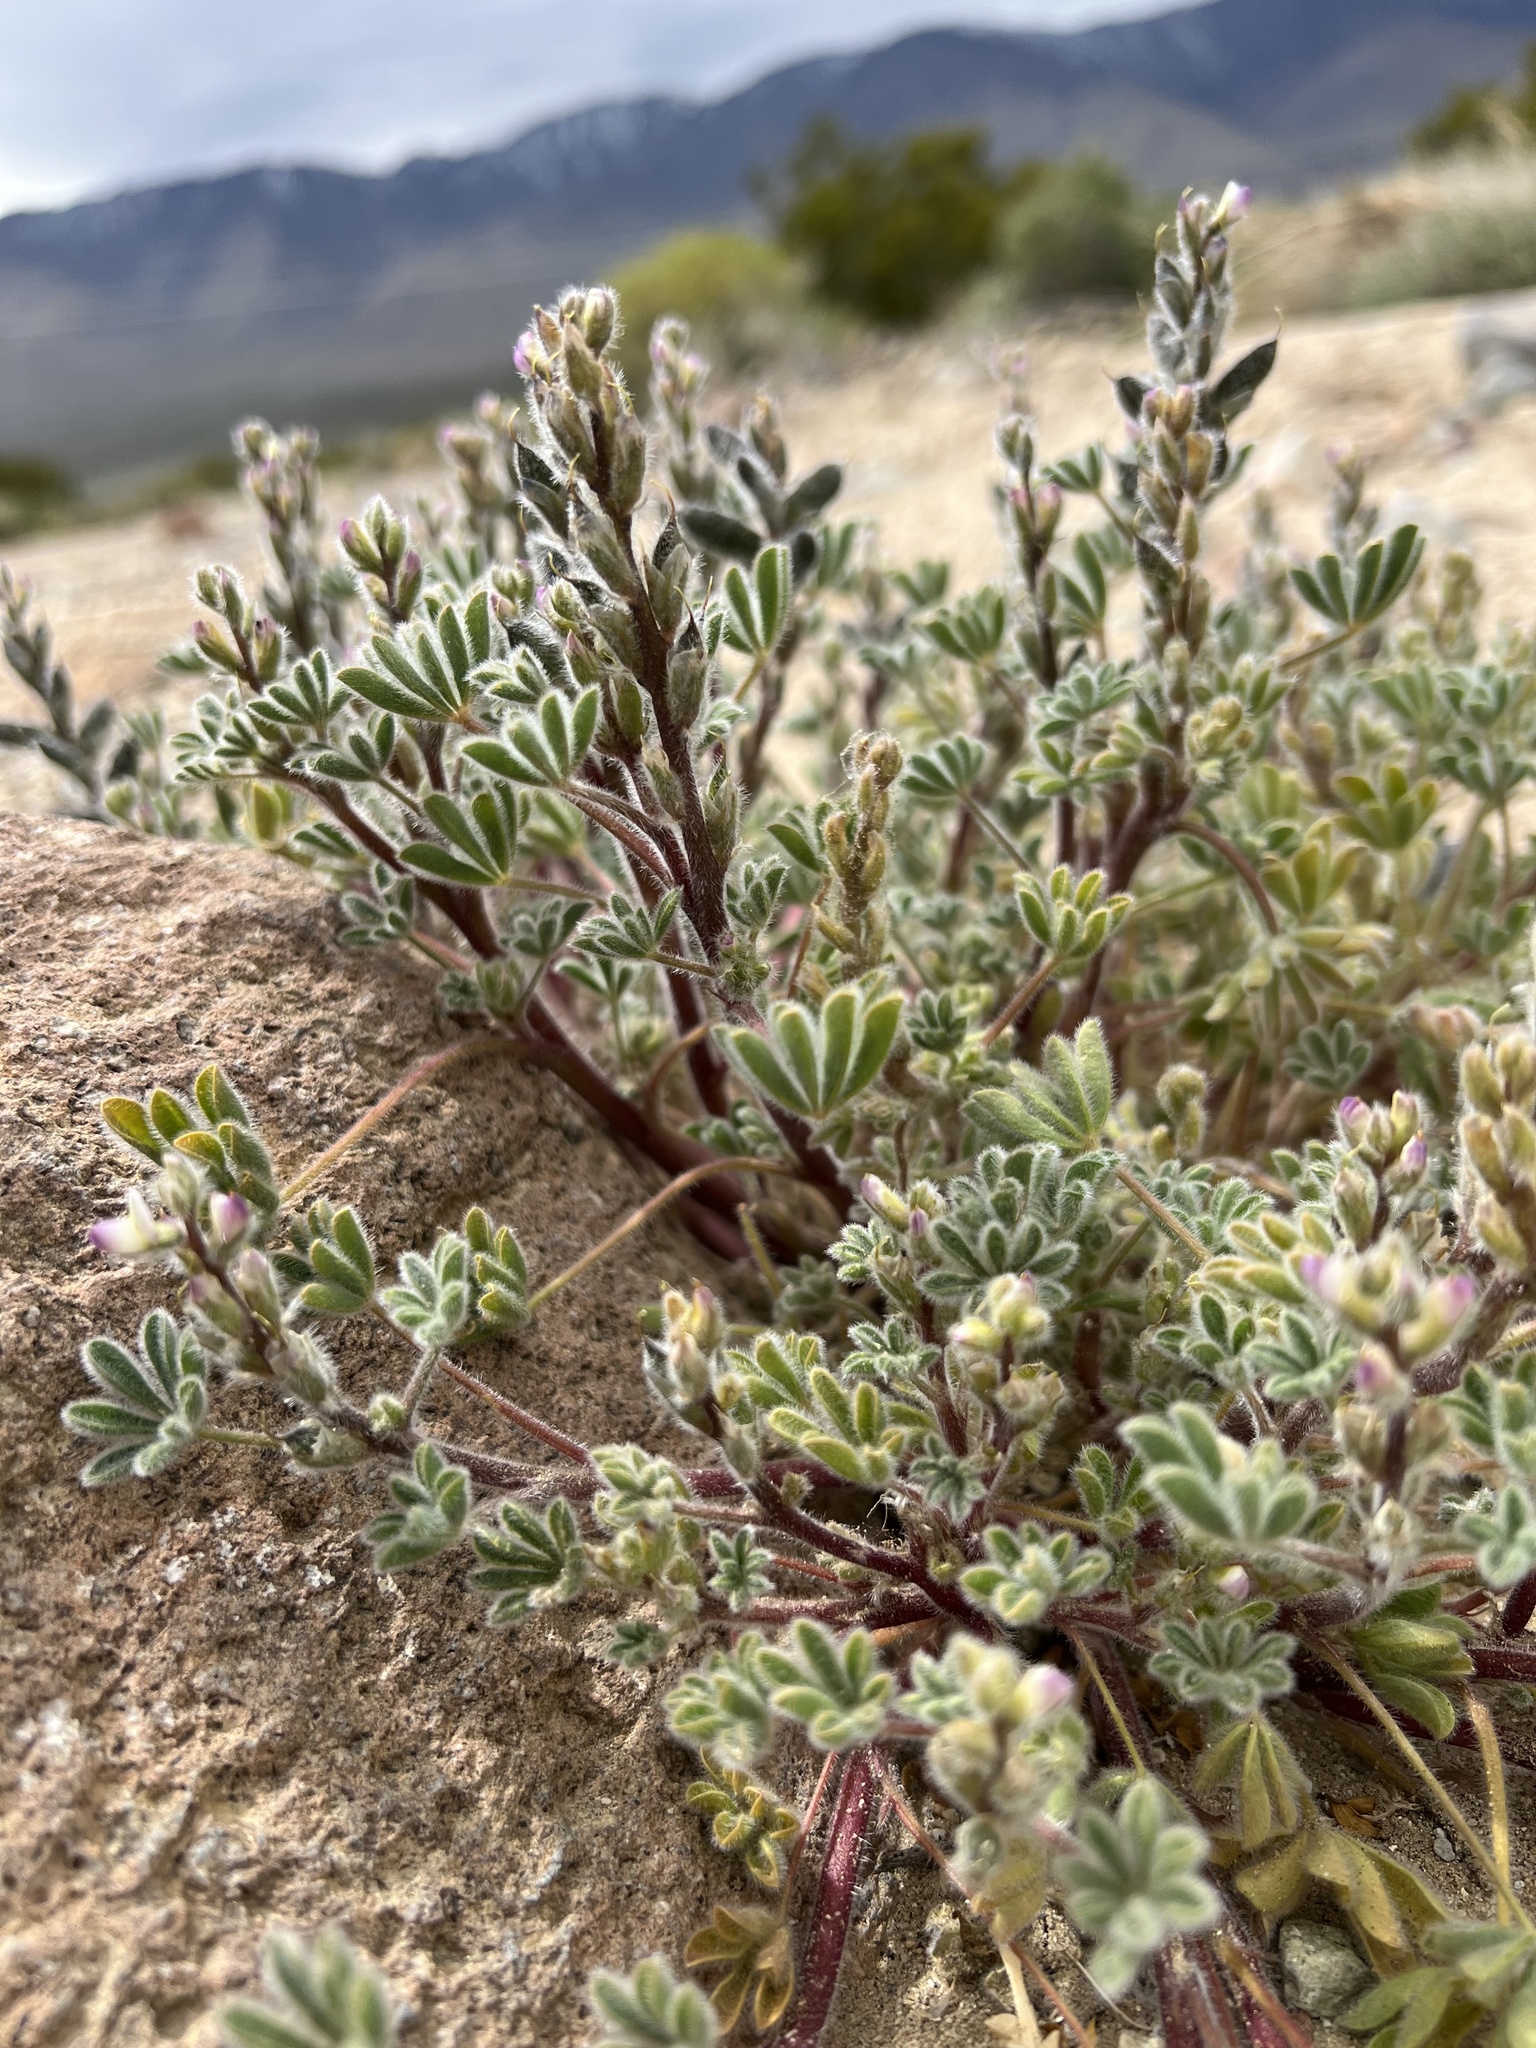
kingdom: Plantae
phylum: Tracheophyta
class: Magnoliopsida
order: Fabales
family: Fabaceae
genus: Lupinus
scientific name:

[WORK TO COMPLETE]
Starting at the line that contains "phylum: Tracheophyta" and continuing to the end of the records, recast those lines as a Markdown table with the columns Row and Line. Number the rows and omit any blank lines.

[FINISHED ANSWER]
| Row | Line |
|---|---|
| 1 | phylum: Tracheophyta |
| 2 | class: Magnoliopsida |
| 3 | order: Fabales |
| 4 | family: Fabaceae |
| 5 | genus: Lupinus |
| 6 | scientific name: |